The Biosignal Research Center was founded as project-oriented research laboratories at Kobe University focusing on the mechanisms of intracellular signal transduction in June 1990. The present research building was completed in May 1994, at the Rokko-dai campus of the University. In April 2000, the Center was reorganized as a new research center, according the regulation by the Ministry of Education, Science and Culture of Japan. Then in April 2007, the Center joined the newly started Organization of Advanced Science and Technology in the University consisting of the Core Research Division and five Research Centers. On the other hand, the Biosignal Research Center contributed as a core facility in the 21st Century COE (Centers of Excellence) Program entitled "Signaling Mechanism by Protein Modification Reactions" for five years, which was established in 2002, by the Ministry of Education, Culture, Sports, Science and Technology of Japan, as Targeted Support for Creating World-Standard Research and Education Bases (Centers of Excellence). In 2007, the new program entitled "Global Center for Education and Research in Integrative Membrane Biology" has started in Kobe University as a Global COE Program, which succeeds the 21st Century COE Program, and the professors of the Center continue to take part in the Program.

Our research program is concerned with the molecular properties and regulatory mechanisms that control the functions of protein kinases (including PKC, DGK and PKN) and of NADPH oxidases, under normal and pathophysiological conditions. Using imaging techniques and behavioral studies of genetically manipulated mice, the Saito and Adachi group focuses on neuronal signal transduction and its dysregulation in diseases, including Parkinson's disease and spinocerebellar ataxia, with the goal of providing molecular bases for therapeutic advances . The Mukai group focuses on mapping and monitoring the network of signaling pathways linked to PKN. In particular, they are elucidating the role of PKN in cell migration, synaptic plasticity and the response to stress. The Ueyama group, employing genetically manipulated mice, focuses on the analysis of compensation in the cerebellum/spinal cord after neuronal injury and on the development and maintenance of auditory and vestibular function, including the role of NADPH oxidases.

The cells compose their signaling system based on their genome to respond to the changes in the surroundings. In other words, the activities of the organisms are controlled both by the genetic information and environment inputs. The aim of our studies is to clarify the regulatory mechanisms of cellular responses by analyzing the following projects; (i) the control mechanisms of cellular functions by protein kinases, PKC and PKB, (ii) the signal transduction mechanisms of mTOR to manage protein synthesis and cell growth, (iii) the roles of caspases in apoptosis and cell cycle.

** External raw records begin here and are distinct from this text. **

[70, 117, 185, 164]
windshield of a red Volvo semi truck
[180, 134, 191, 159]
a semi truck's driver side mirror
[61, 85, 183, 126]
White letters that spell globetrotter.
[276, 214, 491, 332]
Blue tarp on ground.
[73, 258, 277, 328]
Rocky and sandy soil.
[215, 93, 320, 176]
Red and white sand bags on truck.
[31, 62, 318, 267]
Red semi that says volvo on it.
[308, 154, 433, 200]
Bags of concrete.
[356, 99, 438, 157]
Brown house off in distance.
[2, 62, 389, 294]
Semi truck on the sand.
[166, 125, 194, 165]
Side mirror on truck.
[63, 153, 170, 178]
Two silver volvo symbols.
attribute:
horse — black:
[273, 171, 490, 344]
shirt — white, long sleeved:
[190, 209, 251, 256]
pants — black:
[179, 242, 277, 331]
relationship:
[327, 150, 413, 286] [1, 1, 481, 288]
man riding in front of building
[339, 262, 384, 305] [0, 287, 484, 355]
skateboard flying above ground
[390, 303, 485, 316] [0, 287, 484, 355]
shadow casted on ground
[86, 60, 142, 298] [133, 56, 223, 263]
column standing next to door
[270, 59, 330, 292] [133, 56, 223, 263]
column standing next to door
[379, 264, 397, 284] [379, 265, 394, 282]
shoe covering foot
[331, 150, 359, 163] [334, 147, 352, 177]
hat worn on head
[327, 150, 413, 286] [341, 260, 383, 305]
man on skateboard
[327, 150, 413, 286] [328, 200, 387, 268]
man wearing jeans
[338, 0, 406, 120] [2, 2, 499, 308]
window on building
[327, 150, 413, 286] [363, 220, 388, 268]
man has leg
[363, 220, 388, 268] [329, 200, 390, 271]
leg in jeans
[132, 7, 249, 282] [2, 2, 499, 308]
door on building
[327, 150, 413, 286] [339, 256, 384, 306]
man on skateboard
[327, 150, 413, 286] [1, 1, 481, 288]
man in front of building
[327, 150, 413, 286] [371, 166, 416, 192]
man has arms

Genomic DNA is constantly damaged by various agents including reactive oxygen species and radiations. Such DNA damage induces not only chromosomal aberrations and mutations, causing cancer and hereditary diseases, but also apoptosis, possibly leading to aging and neurological degeneration. To avoid these deleterious effects, multiple DNA repair pathways have evolved to maintain the genome integrity. This laboratory focuses on understanding of: 1) molecular mechanisms underlying DNA repair and its regulation, and 2) signal transduction pathways determining the fates of cells in response to DNA damage.

The goal of our lab is to understand the molecular mechanism of signal transduction. There are many molecules participating in signal transduction. Among them, protein kinases are believed to be key enzymes. We are focusing on the physiological function of PKN family, which was originally identified as a PKC-related, fatty acid- activated serine/threonine kinase family. Recently, we are mainly doing the research projects as follows.
1. Functional analysis of PKN family using each knock-out mouse.
2. Functional analysis of centrosome and Golgi localized giant protein CG-NAP that was identified as a novel PKNbinding protein.

During embryonic development, neurons derived from neuroepithelial cells migrate toward the pia of neuroepithelium. Neuron, which arrives at a certain place, typically generates a single axon and multiple dendrites, and results in acquiring neuronal polarity. Axons elongate to appropriate target neurons (axon guidance), and subsequently form the synapses, thereby establishing neuronal network. Our research interest is to understand the molecular mechanisms of determination of axon and dendrite fate, and axon guidance during neuronal development.